→ **Texto analizado**:

********************

"No dudemos jamás de la capacidad de un grupo de ciudadanos insistentes y comprometidos para cambiar el mundo.
De hecho, así es como ha ocurrido siempre."
Margaret Mead

domingo, 10 de febrero de 2008

Muerte de El Gatopardo

de Giuseppe Tomasi di Lampedusa
Desde que leí por primera vez esta novela, me ha llamado mucho la atención el capítulo séptimo: La muerte del príncipe. Es la única referencia literaria que conozco en la que se relata la muerte de alguno de sus protagonistas –aunque en tercera persona- desde la perspectiva del propio personaje.
Me parece lleno de poesía y fuerza la facultad que Lampedusa atribuye al personaje de don Fabrizio Corbera, Príncipe de Salina cuyo escudo presidía un Gatopardo, de sentir el discurrir de la vida “Hacía decenios que sentía cómo el fluido vital, la facultad de existir, la vida en suma, y acaso también la voluntad de continuar viviendo, iban saliendo de él lenta pero continuamente, como los granitos se amontonan y desfila uno tras otro, sin prisa pero sin detenerse, ante el estrecho orificio de un reloj de arena.”
Describe como dicha facultad desaparece en los momentos de más intensa actividad para presentarse de nuevo en los momentos de silencio o introspección “como un zumbido continuo en el oído”. También describe ese fluir de la vida “como partículas de vapor acuoso exhaladas de un estanque, para formar en el cielo las grandes nubes ligeras y libres. A veces le sorprendía que el depósito vital pudiese contener todavía algo después de tantos años de pérdida.”

********************

→ **Tareas a realizar**:
- 1) Resume en dos oraciones el texto analizado.
- 2) Transcribe sin cambios el pasaje del texto analizado que empieza con las palabras que contienen "Margaret Mead" y termina con "del propio personaje.".

********************

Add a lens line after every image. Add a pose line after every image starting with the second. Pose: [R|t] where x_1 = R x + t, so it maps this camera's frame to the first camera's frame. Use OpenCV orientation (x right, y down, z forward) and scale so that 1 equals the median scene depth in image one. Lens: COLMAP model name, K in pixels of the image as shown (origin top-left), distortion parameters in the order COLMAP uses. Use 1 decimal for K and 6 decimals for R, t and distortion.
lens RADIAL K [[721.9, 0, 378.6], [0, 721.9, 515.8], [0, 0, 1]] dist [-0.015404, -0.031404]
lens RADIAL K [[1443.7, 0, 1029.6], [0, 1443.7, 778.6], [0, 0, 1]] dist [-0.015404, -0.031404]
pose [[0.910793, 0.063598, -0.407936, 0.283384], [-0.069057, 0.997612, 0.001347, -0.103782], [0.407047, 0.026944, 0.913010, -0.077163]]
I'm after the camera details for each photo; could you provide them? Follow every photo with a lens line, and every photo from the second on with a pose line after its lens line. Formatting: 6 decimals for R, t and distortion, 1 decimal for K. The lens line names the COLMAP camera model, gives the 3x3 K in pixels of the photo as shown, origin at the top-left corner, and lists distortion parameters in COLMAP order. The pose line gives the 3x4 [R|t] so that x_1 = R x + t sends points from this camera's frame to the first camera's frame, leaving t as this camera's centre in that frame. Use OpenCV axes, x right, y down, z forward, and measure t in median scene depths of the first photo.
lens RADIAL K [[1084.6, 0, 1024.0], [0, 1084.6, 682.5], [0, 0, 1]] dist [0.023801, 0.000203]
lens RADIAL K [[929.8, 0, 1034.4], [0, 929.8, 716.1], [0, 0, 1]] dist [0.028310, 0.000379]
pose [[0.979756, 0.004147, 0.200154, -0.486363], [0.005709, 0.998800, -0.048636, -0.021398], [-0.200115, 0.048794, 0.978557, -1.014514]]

********************

→ **Resultados por tarea**:
- 1) El texto destaca el capítulo séptimo de El Gatopardo, de Giuseppe Tomasi di Lampedusa, titulado "La muerte del príncipe", como la única referencia literaria conocida por quien escribe en la que la muerte de un protagonista se relata desde la perspectiva del propio personaje. Considera llena de poesía y fuerza la facultad que Lampedusa atribuye a don Fabrizio Corbera, Príncipe de Salina, de sentir cómo la vida sale de él como la arena de un reloj, una sensación que desaparece en los momentos de actividad intensa y reaparece en el silencio o la introspección.

- 2)
Margaret Mead

domingo, 10 de febrero de 2008

Muerte de El Gatopardo

de Giuseppe Tomasi di Lampedusa
Desde que leí por primera vez esta novela, me ha llamado mucho la atención el capítulo séptimo: La muerte del príncipe. Es la única referencia literaria que conozco en la que se relata la muerte de alguno de sus protagonistas –aunque en tercera persona- desde la perspectiva del propio personaje.